Lolita

1961

Humbert Humbert (James Mason), professeur de littérature française, loue une chambre chez une veuve, Charlotte Haze (Shelley Winters), dont la fille, Lolita (Sue Lyon), l'attire irrésistiblement. Il épouse la mère pour se rapprocher de la jeune fille. Lorsque Charlotte apprend la vérité, elle se tue. Humbert part alors sur les routes avec sa protégée, qui devient sa maîtresse. Mais, de ruses en mensonges, l'adolescente le berne jusqu'au jour où elle s'enfuit et disparaît. Cinq années plus tard, Lolita, mariée et enceinte, donne enfin de ses nouvelles. Humbert découvre alors qu'un autre homme, Quilty (Peter Sellers), partageait en même temps que lui les faveurs de la jeune fille.
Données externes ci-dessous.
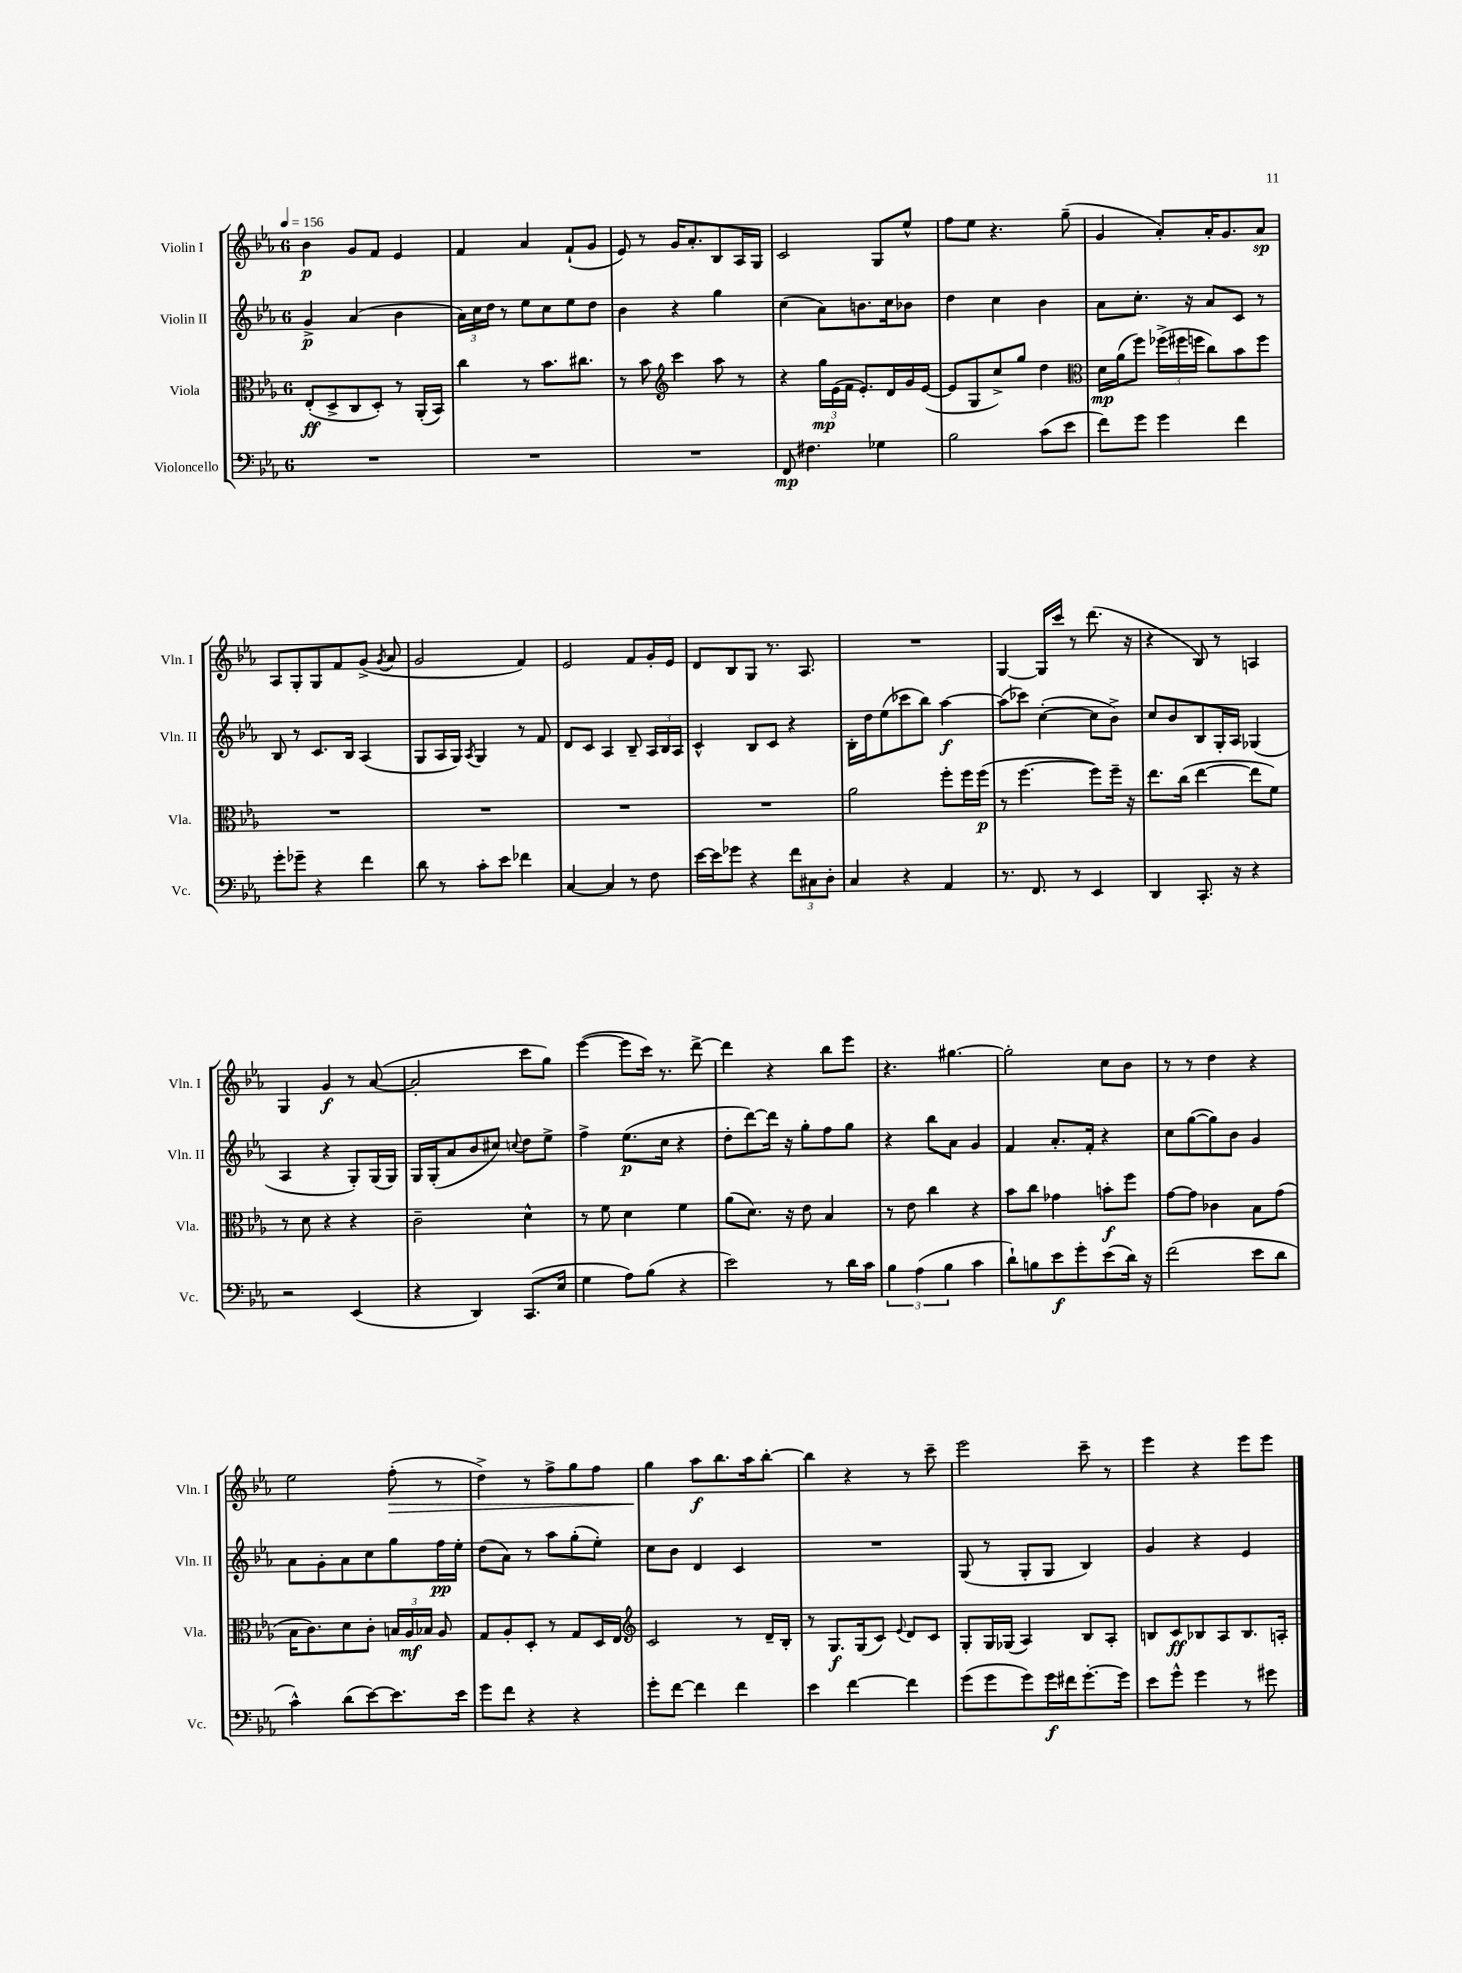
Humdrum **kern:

**kern	**kern	**kern	**kern
*staff4	*staff3	*staff2	*staff1
*clefF4	*clefC3	*clefG2	*clefG2
*k[b-e-a-]	*k[b-e-a-]	*k[b-e-a-]	*k[b-e-a-]
*M6/8	*M6/8	*M6/8	*M6/8
*MM156	*MM156	*MM156	*MM156
2.r	(8E-'	4g^	4b-
.	8D^	.	.
.	8C	(4a-	8g
.	8D')	.	8f
.	8r	4b-	4e-
.	(16AA-'	.	.
.	16BB-)	.	.
=	=	=	=
2.r	4cc	24a-)	4f
.	.	24cc	.
.	.	24dd	.
.	.	8r	.
.	8r	8ee-	4a-
.	8.b-	8cc	.
.	.	8ee-	(8f`
.	8.cc#	.	.
.	.	8dd	8g
=	=	=	=
2.r	8r	4b-	8e-)
.	8b-	.	8r
*	*clefG2	*	*
.	4ccc	4r	16g
.	.	.	8.a-'
.	8aa-	4gg	8B-
.	8r	.	16A-
.	.	.	16G
=	=	=	=
8FF	4r	(4cc	2c
4.F#	.	.	.
.	24gg	8a-)	.
.	(24e-	.	.
.	24f	.	.
.	8.e-')	8.b	.
4G-	.	.	8G
.	16d	16cc	.
.	16g	8b-	8ee-^^
.	([16e-	.	.
=	=	=	=
2B-	8e-]	4dd	8ff
.	8G	.	8ee-
.	8cc^)	4cc	4.r
.	8gg	.	.
(8c	4dd	4b-	.
8e-	.	.	(8gg~
=	=	=	=
*	*clefC3	*	*
8f)	16d	8a-	4g
.	(16a-	.	.
8g	8ff)	8.cc'	.
4g	(24ff-^	.	8a-')
.	24ff#	.	.
.	.	16r	.
.	24ff	.	.
.	8cc)	8a-	16a-'
.	.	.	8.g
4f	8b-	8c	.
.	8ff	8r	8a-
=	=	=	=
8g'	2.r	8B-	8A-
8g-~	.	8r	8G'
4r	.	8.c	8G
.	.	.	8f
.	.	16B-	.
4f	.	(4A-	(8g^
.	.	.	8qg
.	.	.	8a-
=	=	=	=
8d	2.r	8G	2g
8r	.	16A-	.
.	.	16G)	.
.	.	8qA-	.
8c'	.	4G	.
8e-	.	.	.
4f-	.	8r	4f)
.	.	8f	.
=	=	=	=
[4C	2.r	8d	2e-
.	.	8c	.
4C]	.	4A-	.
8r	.	8B-~	8f
8F	.	24A-	16g'
.	.	24B-	.
.	.	.	16e-
.	.	24A-	.
=	=	=	=
[16e-	2.r	4c^^	8d
16e-]	.	.	.
8g-	.	.	8B-
4r	.	8B-	8G
.	.	8c	8.r
12f	.	4r	.
.	.	.	8.A-
12C#	.	.	.
12D'	.	.	.
=	=	=	=
4C	2a-	16B-'	2.r
.	.	16dd	.
.	.	(8ee-	.
4r	.	8ccc-	.
.	.	8bb-)	.
4AA-	8ff'	[4aa-	.
.	16ff	.	.
.	(16ff	.	.
=	=	=	=
8.r	8r	(8aa-]	[4G
.	[4.ff	8ccc-)	.
8.FF	.	.	.
.	.	([4cc'	16G]
.	.	.	16ccc
8r	.	.	8r
4EE-	8ff])	8cc]	(8.ddd
.	16ff~	8b-^)	.
.	16r	.	16r
=	=	=	=
4DD	8.ee-	8cc	4r
.	.	8b-	.
.	(16cc	.	.
8.CC'	[4ee-	8B-	8B-)
.	.	16G'	8r
16r	.	16A-	.
4r	8ee-]	(4G-	4A
.	8f)	.	.
=	=	=	=
2r	8r	4A-	4G
.	8d	.	.
.	4r	4r	4g
(4EE-	4r	8G')	8r
.	.	(16G	([8a-
.	.	16G)	.
=	=	=	=
4r	2c~	16G	2a-']
.	.	(16G'	.
.	.	8a-	.
4DD)	.	8b-	.
.	.	8cc#)	.
.	.	8qqcc	.
(8.CC	4d^^	8dd	8ccc
.	.	8ee-^	8gg)
16E-	.	.	.
=	=	=	=
4G	8r	4ff^	([4eee-
.	8f	.	.
8A-)	4d	(8.ee-	8eee-]
(8B-	.	.	16ccc)
.	.	16cc	8.r
4r	4f	4r	.
.	.	.	[8ddd^
=	=	=	=
2e-)	(8a-	8dd'	4ddd]
.	8.d)	[8ddd)	.
.	.	16ddd]	4r
.	16r	16r	.
.	8e-	8gg'	.
8r	4B-	8ff	8bb-
16d	.	8gg	8eee-
16c	.	.	.
=	=	=	=
6B-	8r	4r	4.r
.	8e-	.	.
(6A-	.	.	.
.	4cc	8bb-	.
6B-	.	.	.
.	.	8a-	[4.gg#
4c	4r	4g	.
=	=	=	=
8d`)	8b-	4f	2gg#']
8B	8cc	.	.
8e-	4g-	8.a-'	.
8g'	.	.	.
.	.	16f'	.
(8e-	8b'	4r	8cc
16d)	8ff	.	8b-
16r	.	.	.
=	=	=	=
(2f	[8g	8cc	8r
.	8g]	([8gg	8r
.	4c-	8gg])	4dd
.	.	8b-	.
8e-	8B-	4g	4r
8d	(8g	.	.
=	=	=	=
4c^^)	16B-	8a-	2ee-
.	8.c)	.	.
.	.	8g'	.
(8d	8d	8a-	.
[8e-)	8c'	8cc	.
8.e-]	24B	8gg	(8ff'
.	24A-	.	.
.	24B-	.	.
.	8A-	16ff	8r
16e-	.	16ee-'	.
=	=	=	=
8g	8G	(8dd	4dd^)
8f	8A-'	8a-)	.
4r	8D'	8r	8r
.	8r	8aa-	8ff^
4r	8G	(8gg'	8gg
.	16D	8ee-')	8ff
.	16E-	.	.
=	=	=	=
*	*clefG2	*	*
8g'	2c	8cc	4gg
[8f	.	8b-	.
4f]	.	4d	8aa-
.	.	.	8.bb-
4f	8r	4c	.
.	.	.	16aa-
.	16d~	.	[8bb-'
.	16B-'	.	.
=	=	=	=
4e-	8r	2.r	4bb-]
.	8.G	.	.
[4f	.	.	4r
.	(16G	.	.
.	8c)	.	.
.	8qqe-	.	.
4f]	8d	.	8r
.	8c	.	8ccc~
=	=	=	=
(8g	8G'	(8G	2eee-
8g	16G	8r	.
.	(16G-	.	.
8g)	4A-)	8G'	.
16g	.	8G	.
16f#	.	.	.
[8.g'	8B-	4B-)	8ccc~
.	8A-'	.	8r
16g]	.	.	.
=	=	=	=
8e-	8B	4g	4eee-
8g^^	8c	.	.
4g	8B-	4r	4r
.	8A-	.	.
8r	8.B-	4e-	8eee-
8g#	.	.	8eee-
.	16A'	.	.
==	==	==	==
*-	*-	*-	*-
Lolita refuse de partir avec le professeur, qui va tuer Quilty.

La scène du meurtre ouvre et conclut le film : Kubrick, ainsi qu'il l'explique, a de cette manière déplacé l'intérêt principal du roman – qui peut se résumer à la question "Humbert va-t-il coucher avec Lolita ?" – en faisant assassiner Quilty, sans explication, dès le début du récit, "de façon à ce que le public se demande pendant tout le film ce que Quilty a bien pu faire" (1).

Pour adapter le roman réputé inadaptable de Nabokov (co-scénariste), Kubrick a rusé afin d'éviter la censure ; toute allusion à la pédophilie étant interdite sur grand écran à l'époque, il était nécessaire de taire les obsessions d'un homme pour une jeune fille, une "nymphette". Leur relation est ainsi montrée pudiquement et l'héroïne a quatorze ans au lieu de douze dans le roman.

Ces concessions vont constituer les principales attaques des journalistes contre Lolita : lorsque le film sort en France, le 14 novembre 1962 (aux États-Unis, le 12 juin 1962), les critiques sont majoritairement négatives, le taxant d'"escroquerie" (Arts) ou le trouvant "pudiquement grivois" (Télérama) par rapport au roman d'origine.

(1) Stanley Kubrick cité par Gene D. Phillips, "Lolita", in Les Archives de Stanley Kubrick, Alison Castle (dir.), (Köln, London, [etc.], Taschen, 2005), pp. 36-43.